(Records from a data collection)
◆ ◆ ◆ ◆ ◆
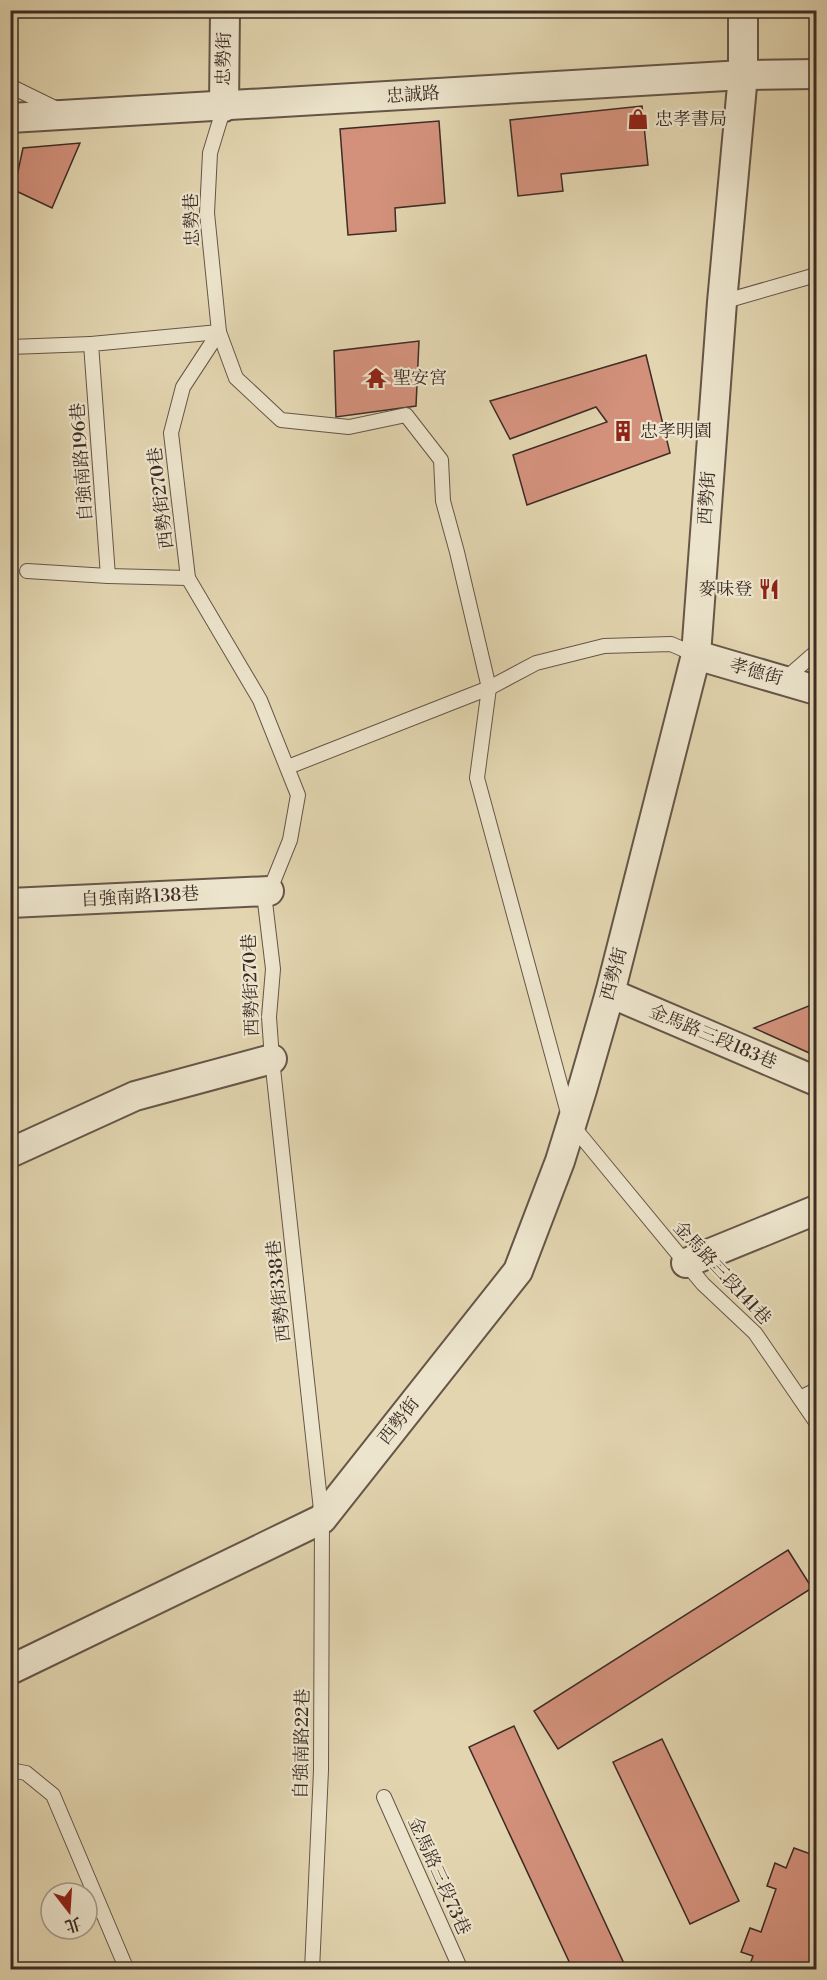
<svg xmlns="http://www.w3.org/2000/svg" width="827" height="1980" font-family="'Libre Bodoni','Noto Serif TC',serif">
<style>
.building{fill:#d3917c;stroke:#3d2c25;stroke-width:1.5}
.lines{fill:none;stroke-linecap:round;stroke-linejoin:round}
.lane-casing{stroke:#665648;stroke-width:16}
.street-casing{stroke:#665648;stroke-width:32}
.lane{stroke:#ece4cc;stroke-width:14}
.street{stroke:#ece4cc;stroke-width:28}
.labels{text-anchor:middle;dominant-baseline:central;stroke-width:4.5;stroke-linejoin:round;paint-order:stroke}
.street-label{font-size:18px;fill:#3d2c25;stroke:#ece4cc}
.poi-label{font-size:18px;fill:#3d2c25;stroke:#ece4cc;text-anchor:start}
</style>
<rect width="100%" height="100%" fill="#e2d5b0"/>
<filter id="stains"><feTurbulence type="fractalNoise" baseFrequency=".00333" numOctaves="4"/><feColorMatrix values="0 0 0 0 .2 0 0 0 0 .09 0 0 0 0 .02 0 0 0 .5 -.17"/></filter>
<radialGradient id="worn" r=".72"><stop offset=".6" stop-color="#630" stop-opacity="0"/><stop offset="1" stop-color="#630" stop-opacity=".3"/></radialGradient>
<g class="building">
<path d="M642,106L648,165L561,174L563,191L518,196L510,120Z"/>
<path d="M439,121L445,203L395,208L396,231L348,235L340,129Z"/>
<path d="M80,143L52,208L14,190L23,148Z"/>
<path d="M419,341L416,406L336,417L334,351Z"/>
<path d="M646,355L670,453L527,505L513,455L607,422L596,407L510,439L490,401Z"/>
<path d="M816,1003V1056L754,1028Z"/>
<path d="M788,1550L812,1588L558,1749L534,1711Z"/>
<path d="M514,1726L627,1970H573L469,1747Z"/>
<path d="M662,1739L739,1901L690,1924L613,1762Z"/>
<path d="M794,1848L816,1856V1955L811,1970H748L753,1956L741,1952L750,1928L761,1932L776,1889L767,1886L775,1863L786,1868Z"/>
</g>
<g class="lines">
<defs>
<g id="lane">
<path d="M10,86L57,109"/>
<path d="M224,107L210,153L207,213L219,332L236,378L281,420L349,427L406,415L441,460L443,501L457,552L489,688L477,778L571,1124L703,1284L755,1333L816,1422"/>
<path d="M722,302L816,275"/>
<path d="M219,332L183,387L171,433L188,578L260,700L298,795L290,840L265,902L273,969L269,1017L272,1059L322,1519L321,1770L312,1970"/>
<path d="M10,347L91,344"/>
<path d="M27,571L108,576L188,578"/>
<path d="M108,576L91,344L219,332"/>
<path d="M784,680L816,652"/>
<path d="M288,767L489,688L536,663L604,646L671,644L696,655"/>
<path d="M800,1398L816,1390"/>
<path d="M10,1770L26,1773L53,1795L127,1970"/>
<path d="M384,1797L461,1970"/>
</g>
<g id="street">
<path d="M224,107L225,10"/>
<path d="M10,118L743,75L816,74"/>
<path d="M696,655L816,690"/>
<path d="M10,903L269,891"/>
<path d="M610,993L816,1081"/>
<path d="M10,1153L135,1096L272,1059"/>
<path d="M686,1263L816,1210"/>
<path d="M10,1670L322,1519L518,1271L560,1161L582,1090L610,993L696,655L722,302L743,75V10"/>
</g>
</defs>
<use href="#lane" class="lane-casing"/>
<use href="#street" class="street-casing"/>
<use href="#lane" class="lane"/>
<use href="#street" class="street"/>
</g>
<defs>
<symbol id="shop-bare" viewBox="-9 -9 18 18"><path d="M-5-2.5h2.3a2.7 3.5 0 0 1 5.4 0H5L5.5 6h-11ZM-1.5-2.5h3a1.5 2.3 0 0 0-3 0Z" fill="#8f2418" stroke="#ece4cc" stroke-width="2.5" paint-order="stroke"/></symbol>
<symbol id="temple-bare" viewBox="-9 -9 18 18"><path d="M0-6L5-2H3V0L6.5 2.5H4V6H1.5V3h-3V6H-4V2.5H-6.5L-3 0V-2H-5Z" fill="#8f2418" stroke="#ece4cc" stroke-width="2.5" paint-order="stroke"/></symbol>
<symbol id="building-bare" viewBox="-9 -9 18 18"><path d="M-4-6H4V6H1V3H-1V6H-4ZM-2.5-4.3h1.7v1.8h-1.7ZM.8-4.3h1.7v1.8H.8ZM-2.5-1h1.7V.8h-1.7ZM.8-1h1.7V.8H.8Z" fill="#8f2418" stroke="#ece4cc" stroke-width="2.5" paint-order="stroke"/></symbol>
<symbol id="restaurant-bare" viewBox="-9 -9 18 18"><path d="M-5-6h1v4h1v-4h1v4h1v-4h1v5L-1.5 .5V6h-2V.5L-5-1ZM5-6V6H3V1.5H1.5Q1.5-4 5-6Z" fill="#8f2418" stroke="#ece4cc" stroke-width="2.5" paint-order="stroke"/></symbol>
</defs>
<g fill-rule="evenodd">
<use href="#shop-bare" x="623" y="104" width="30" height="30"/>
<use href="#temple-bare" x="361" y="363" width="30" height="30"/>
<use href="#building-bare" x="608" y="416" width="30" height="30"/>
<use href="#restaurant-bare" x="754" y="574" width="30" height="30"/>
</g>
<g class="labels">
<g class="street-label">
<text transform="translate(224 59) rotate(-89)">忠勢街</text>
<text transform="translate(413 95) rotate(-4)">忠誠路</text>
<text transform="translate(192 220) rotate(-92)">忠勢巷</text>
<text transform="translate(82 462) rotate(-94)">自強南路196巷</text>
<text transform="translate(161 498) rotate(-97)">西勢街270巷</text>
<text transform="translate(707 498) rotate(-86)">西勢街</text>
<text transform="translate(756 672) rotate(16)">孝德街</text>
<text transform="translate(140 897) rotate(-3)">自強南路138巷</text>
<text transform="translate(614 974) rotate(-75)">西勢街</text>
<text transform="translate(251 985) rotate(-92)">西勢街270巷</text>
<text transform="translate(713 1037) rotate(23)">金馬路三段183巷</text>
<text transform="translate(722 1273) rotate(47)">金馬路三段141巷</text>
<text transform="translate(279 1291) rotate(-96)">西勢街338巷</text>
<text transform="translate(399 1421) rotate(-52)">西勢街</text>
<text transform="translate(302 1744) rotate(-89)">自強南路22巷</text>
<text transform="translate(439 1876) rotate(66)">金馬路三段73巷</text>
</g>
<g class="poi-label">
<text x="655" y="119">忠孝書局</text>
<text x="393" y="378">聖安宮</text>
<text x="640" y="431">忠孝明園</text>
<text x="752" y="589" text-anchor="end">麥味登</text>
</g>
</g>
<rect width="827" height="1980" fill="none" stroke="#e2d5b0" stroke-width="36"/>
<rect x="12" y="12" width="803" height="1956" fill="none" stroke="#3d2c25" stroke-width="3"/>
<rect x="18" y="18" width="791" height="1944" fill="none" stroke="#3d2c25" stroke-width="1.5"/>
<g transform="translate(69 1911) rotate(163)"><circle r="28" fill="#ece4cc" stroke="#a69a89" stroke-width="1.5"/>
<path d="M0-4.5L10 22L0 15L-10 22Z" fill="#8f2418"/>
<text y="-9" font-size="16" font-weight="bold" text-anchor="middle" fill="#3d2c25">北</text>
</g>
<rect width="100%" height="100%" filter="url(#stains)"/>
<rect width="100%" height="100%" fill="url(#worn)"/>
</svg>
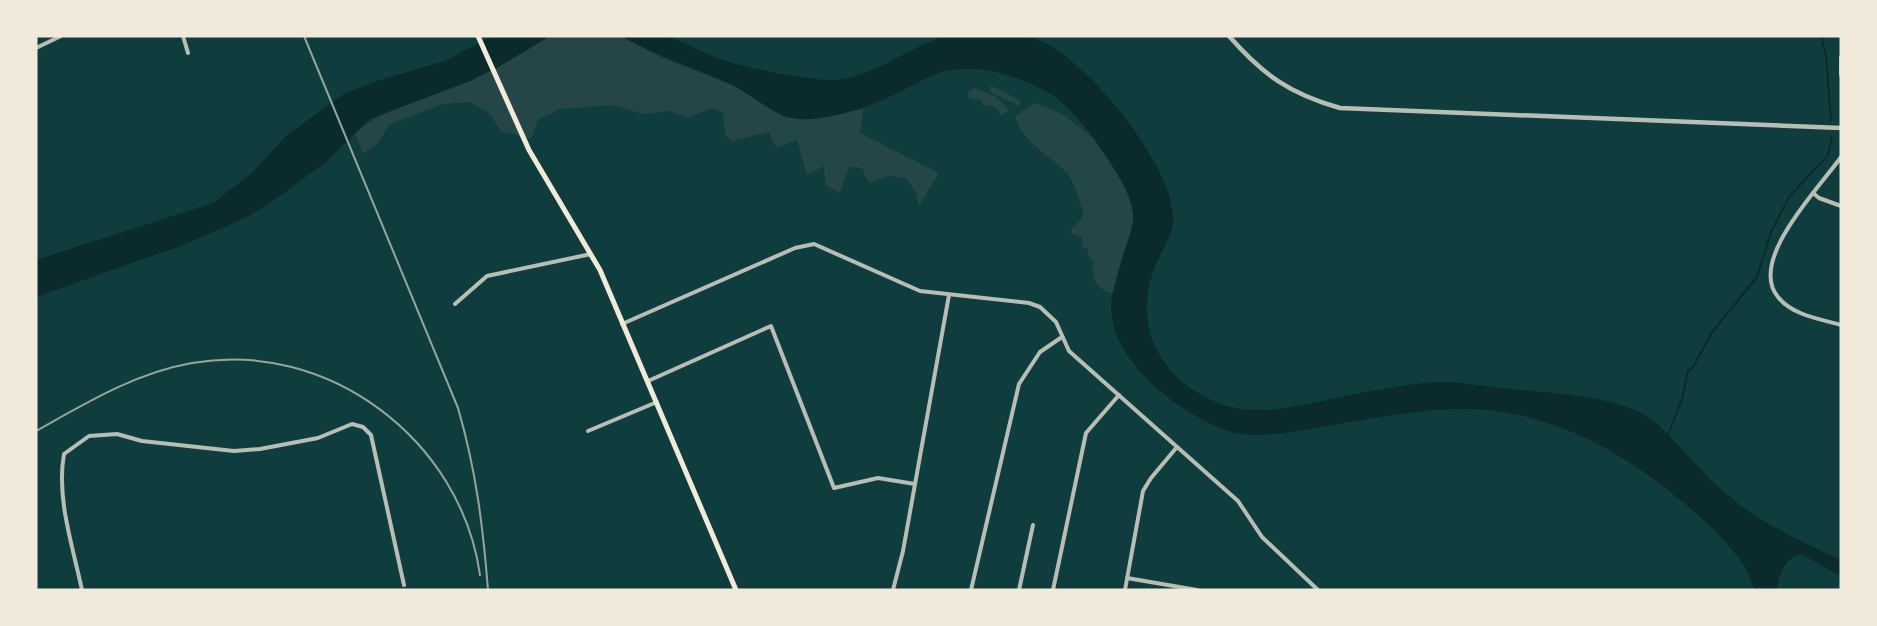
<svg xmlns="http://www.w3.org/2000/svg" width="1877" height="626" font-family="'PT Sans',sans-serif">
<style>
.green{fill:#244646}
.water{fill:#0a2a2b}
.lines{fill:none;stroke-linecap:round;stroke-linejoin:round}
.stream{stroke:#0a2a2b;stroke-width:2}
.minor{stroke:#b8beb3;stroke-width:4}
.tertiary{stroke:#b8beb3;stroke-width:4.5}
.secondary{stroke:#f1e9da;stroke-width:5}
.rail{stroke:#97a49c;stroke-width:2}
</style>
<rect width="100%" height="100%" fill="#0f3d3e"/>
<!-- green -->
<g class="green">
<path d="M550,36H621L663,58L733,85L784,117L805,120L863,109L860,133L939,173L919,206L916,193L906,178L890,176L869,183L862,168L849,167L840,193L825,185L824,166L807,175L797,140L776,148L769,132L732,141L725,135L723,113L712,108L687,118L670,111L643,114L615,105L560,109L538,120L531,139L501,131L488,112L469,102L442,104L389,125L378,143L363,154L355,133C385,106 431,97 469,81C498,69 524,52 550,36Z"/>
<polygon points="990,85 1020,100 1019,106 991,92"/>
<path d="M974,88L995,96L1009,110L1001,116C997,107 993,105 983,105L981,100L969,98L968,92Z"/>
<path d="M1035,103L1061,113L1094,139L1129,193L1133,212V225L1113,293C1096,291 1092,276 1093,261L1088,256V249L1082,247V237L1072,234L1071,229L1081,219L1084,213C1079,200 1074,179 1064,170C1046,153 1022,141 1015,116Z"/>
</g>
<!-- water -->
<g class="water">
<polygon points="491,36 550,36 498,67 470,81 370,119 326,162 270,203 245,218 186,244 36,297 36,260 213,203 252,173 286,136 345,93 380,80 445,61"/>
<path d="M621,36C635,36 654,33 668,37C687,43 704,54 723,60C748,68 810,81 835,80C873,77 904,50 940,38C951,34 1013,34 1026,36C1079,46 1172,163 1173,216C1174,235 1159,254 1153,272C1133,332 1164,383 1221,404C1263,420 1324,399 1366,392C1392,388 1419,382 1446,382C1468,383 1490,387 1512,389C1554,394 1620,395 1654,421C1675,440 1693,462 1713,482C1749,517 1796,540 1841,560V576L1801,554C1785,557 1779,575 1777,590H1754C1747,556 1705,521 1679,499C1619,448 1544,409 1464,409C1422,409 1379,417 1338,424C1307,429 1257,441 1228,431C1178,413 1098,354 1113,292C1116,280 1119,267 1123,256C1127,241 1134,229 1133,213C1131,184 1084,121 1061,102C1052,94 1040,88 1029,83C1004,72 969,64 942,72C928,76 915,84 902,91C875,105 833,120 802,119C774,119 755,95 730,84C694,68 656,56 621,36Z"/>
</g>
<g class="lines">
<!-- stream -->
<g class="stream">
<polyline points="1821,36 1826,55 1831,121"/>
<polyline points="1668,435 1682,399 1688,371 1693,367 1712,332 1757,277 1771,232 1789,197 1828,155 1832,137"/>
</g>
<!-- minor -->
<g class="minor">
<polyline points="183,36 188,53"/>
<polyline points="36,48 61,36"/>
<polyline points="1841,57 1841,75"/>
<path d="M1841,157C1821,186 1747,260 1778,297C1792,315 1820,319 1841,325"/>
<polyline points="1813,193 1819,198 1841,206"/>
<polyline points="455,304 487,276 591,254"/>
<polyline points="622,324 795,248 814,244 920,291 1029,303 1040,307 1056,322 1069,351 1238,501 1262,537 1318,590"/>
<polyline points="648,381 771,326 834,488 878,478 915,484"/>
<polyline points="588,431 657,402"/>
<polyline points="1127,578 1197,590"/>
<path d="M82,590C73,547 56,498 64,454L89,436L117,434L142,441L234,451L260,449L318,438L352,424L363,427L371,435L404,585"/>
<polyline points="893,590 903,551 949,295"/>
<polyline points="971,590 1019,384 1040,352 1062,337"/>
<polyline points="1019,590 1033,525"/>
<polyline points="1053,590 1086,433 1119,395"/>
<polyline points="1125,590 1143,491 1151,478 1177,447"/>
</g>
<!-- tertiary -->
<path class="tertiary" d="M1229,36C1263,75 1290,94 1340,108L1841,128"/>
<!-- secondary -->
<polyline class="secondary" points="478,36 529,150 600,270 736,590"/>
<!-- rail -->
<g class="rail">
<path d="M304,36L458,408C476,470 483,526 488,590"/>
<path d="M36,431C86,403 135,373 192,363C328,339 461,440 480,575"/>
</g>
</g>
<!-- border -->
<rect width="1877" height="626" fill="none" stroke="#f1e9da" stroke-width="75"/>
</svg>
◆ ◆ ◆ ◆ ◆
*Assignment*. Please return every line of the records above that contains the word "rect".

*Response to the exercise*.
<rect width="100%" height="100%" fill="#e2d5b0"/>
<rect width="827" height="1980" fill="none" stroke="#e2d5b0" stroke-width="36"/>
<rect x="12" y="12" width="803" height="1956" fill="none" stroke="#3d2c25" stroke-width="3"/>
<rect x="18" y="18" width="791" height="1944" fill="none" stroke="#3d2c25" stroke-width="1.5"/>
<rect width="100%" height="100%" filter="url(#stains)"/>
<rect width="100%" height="100%" fill="url(#worn)"/>
<rect width="100%" height="100%" fill="#0f3d3e"/>
<rect width="1877" height="626" fill="none" stroke="#f1e9da" stroke-width="75"/>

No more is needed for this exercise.